**THE DATA**.
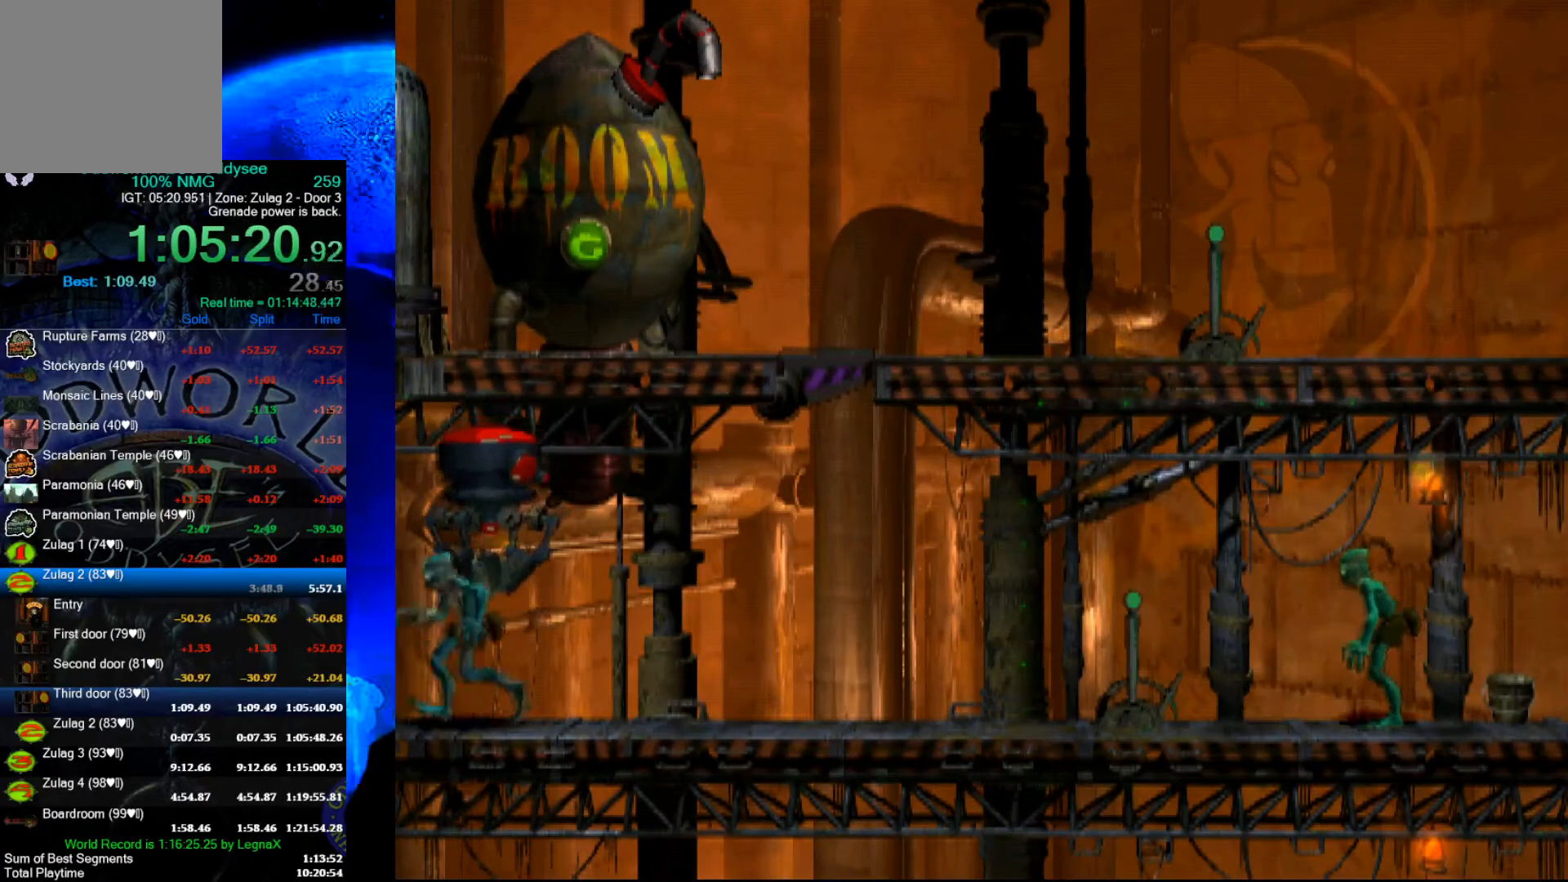
{"buttons": ["A", "R1"], "left_stick": "left", "events": [[300, "A", "down"]]}
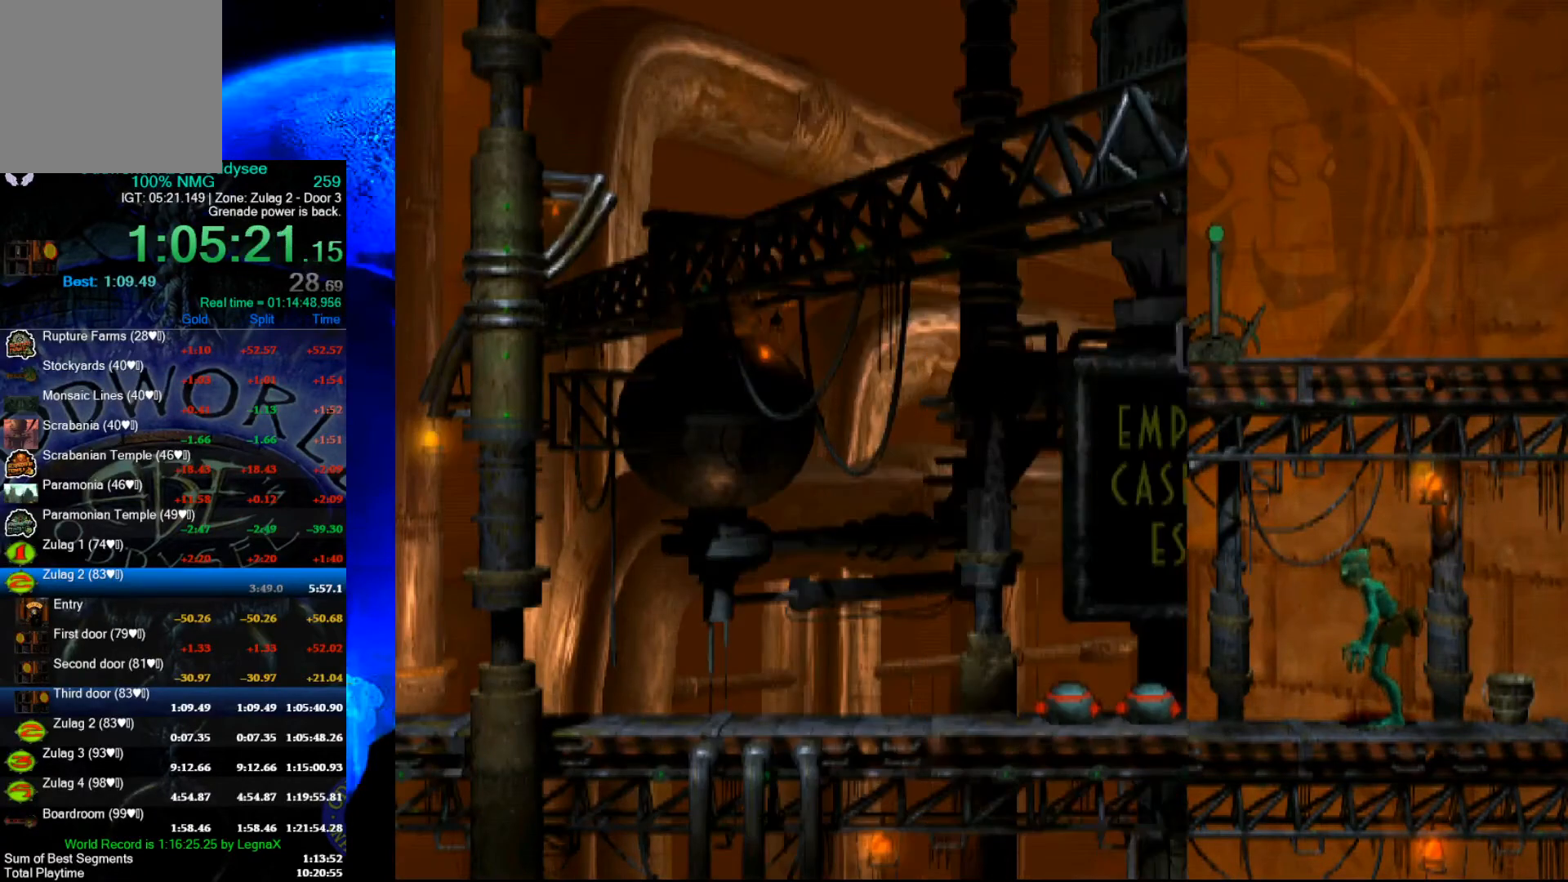
{"buttons": ["A", "R1"], "left_stick": "right", "events": [[400, "left_stick", "right"]]}
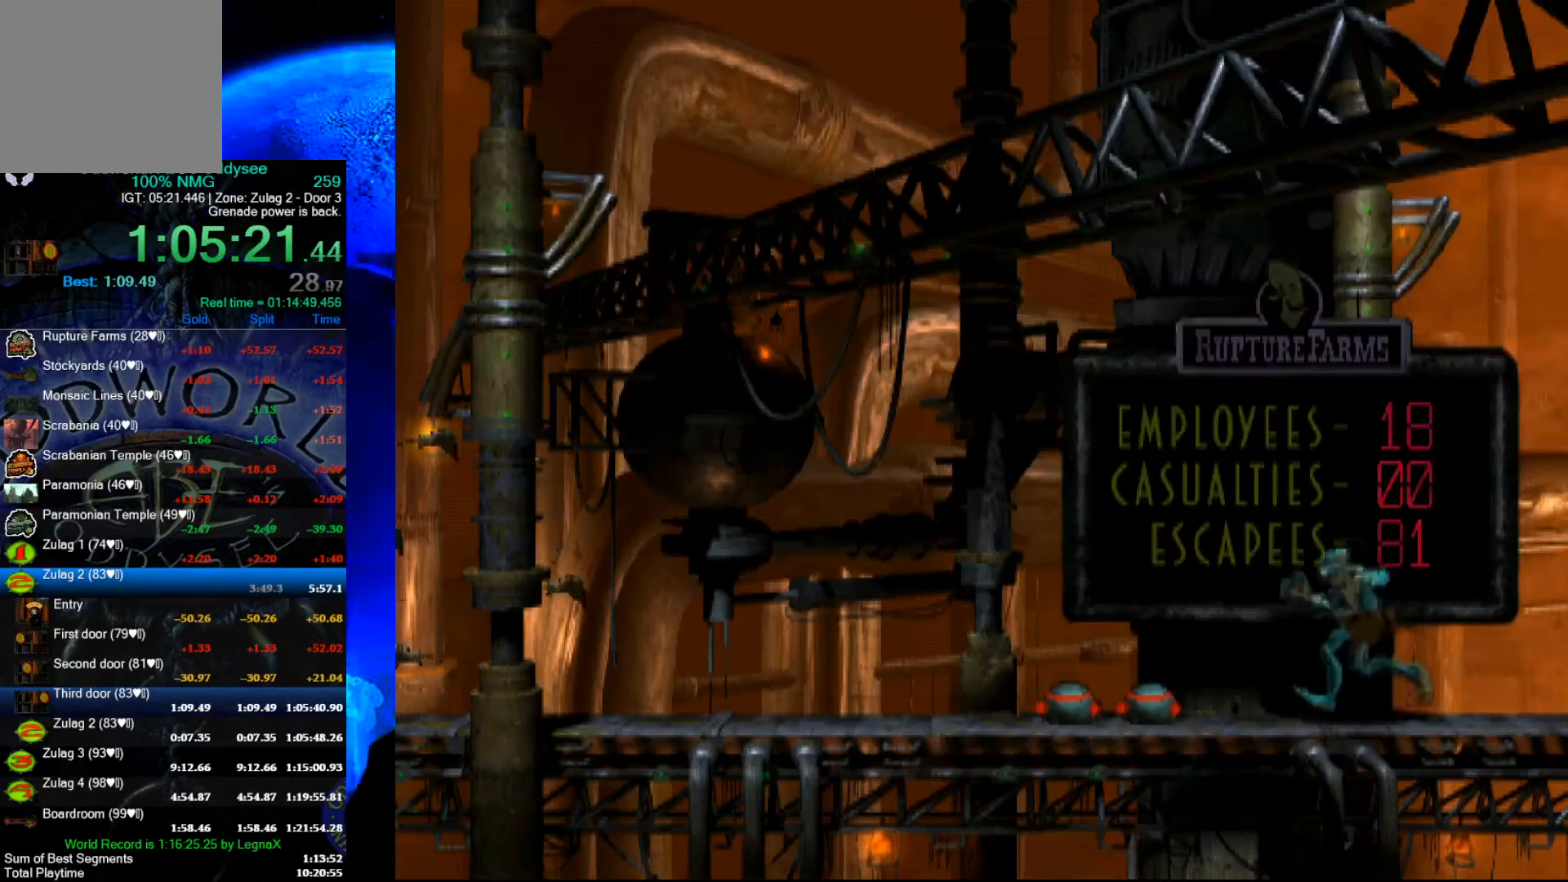
{"buttons": ["A", "R1"], "left_stick": "right", "events": []}
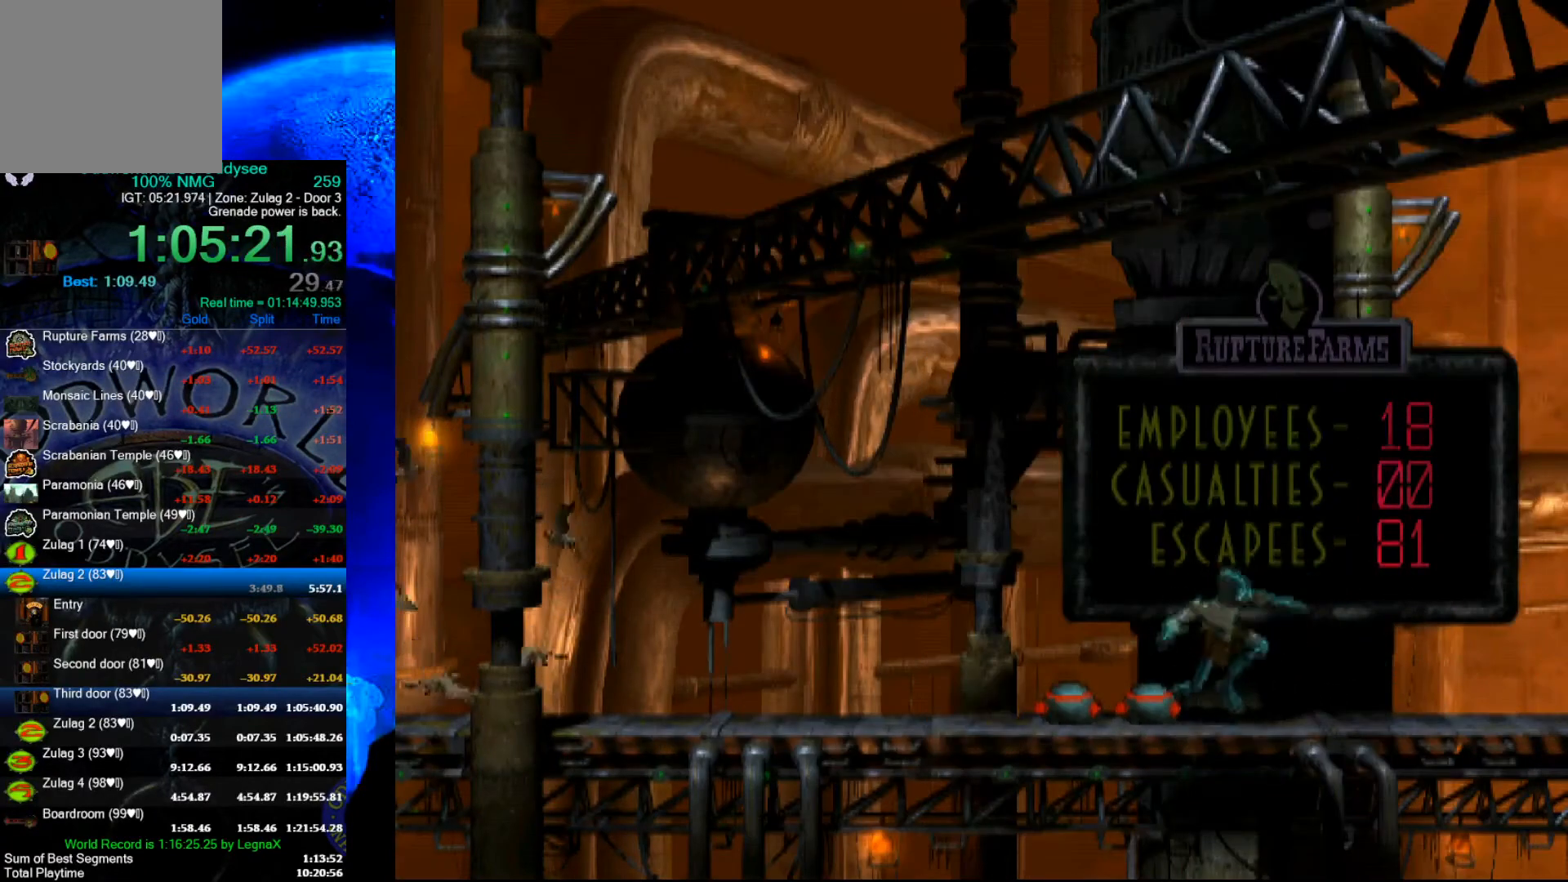
{"buttons": ["A", "R1"], "left_stick": "right", "events": []}
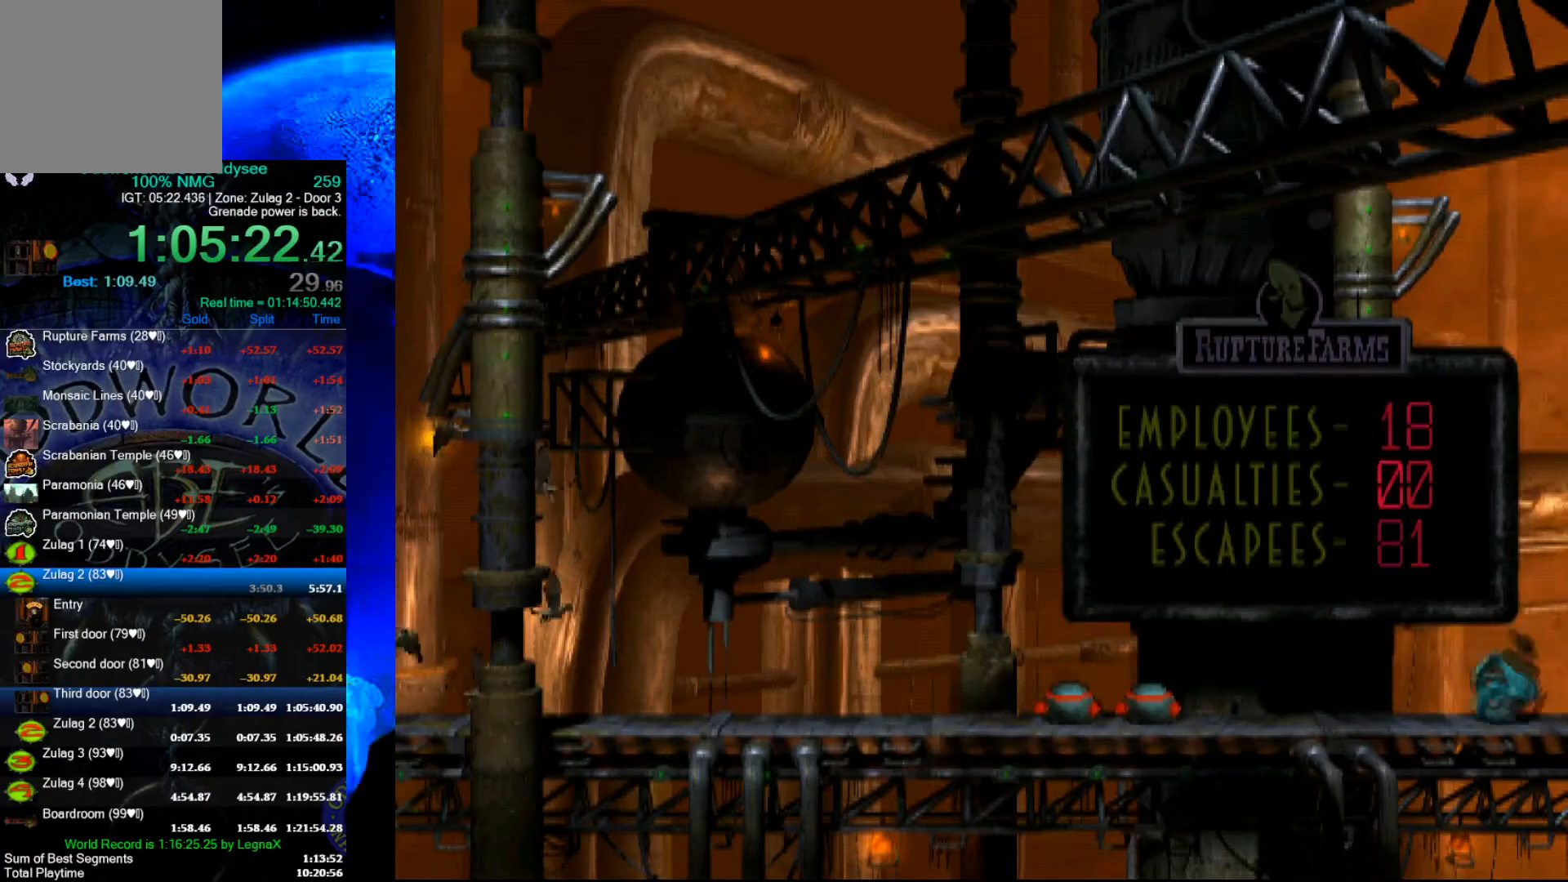
{"buttons": [], "left_stick": "left", "events": [[200, "left_stick", "center"], [233, "A", "up"], [233, "R1", "up"], [400, "left_stick", "left"]]}
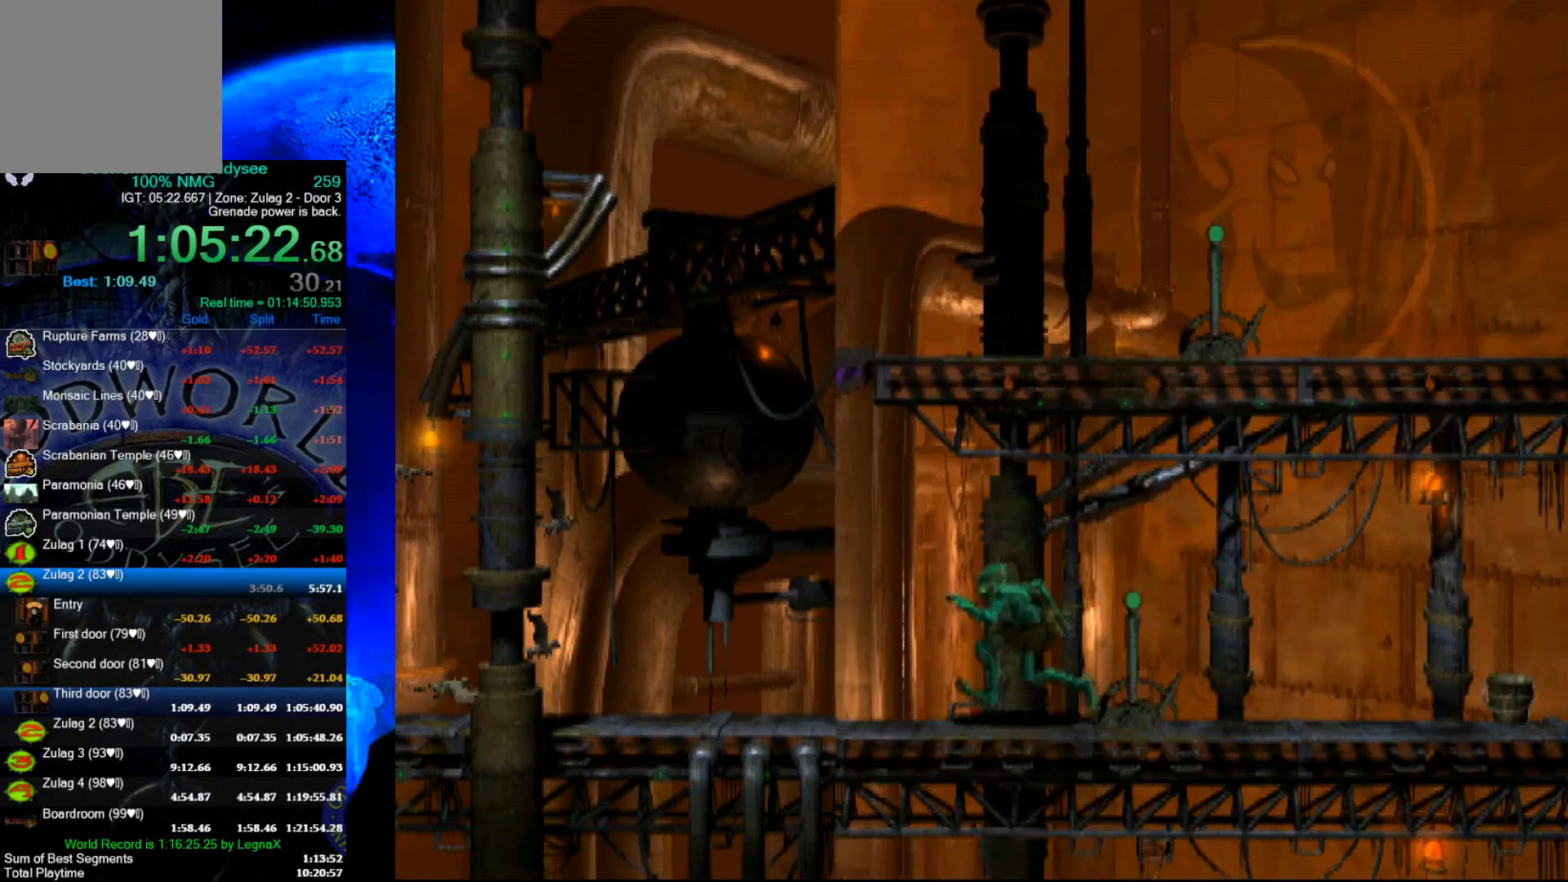
{"buttons": [], "left_stick": "center", "events": [[333, "left_stick", "center"]]}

**TASK INSTRUCTIONS**. Hand over the entries again, exactly as written and without the pictures.

**ANSWER TO THIS EXERCISE**.
{"buttons": ["A", "R1"], "left_stick": "left", "events": [[300, "A", "down"]]}
{"buttons": ["A", "R1"], "left_stick": "right", "events": [[400, "left_stick", "right"]]}
{"buttons": ["A", "R1"], "left_stick": "right", "events": []}
{"buttons": ["A", "R1"], "left_stick": "right", "events": []}
{"buttons": [], "left_stick": "left", "events": [[200, "left_stick", "center"], [233, "A", "up"], [233, "R1", "up"], [400, "left_stick", "left"]]}
{"buttons": [], "left_stick": "center", "events": [[333, "left_stick", "center"]]}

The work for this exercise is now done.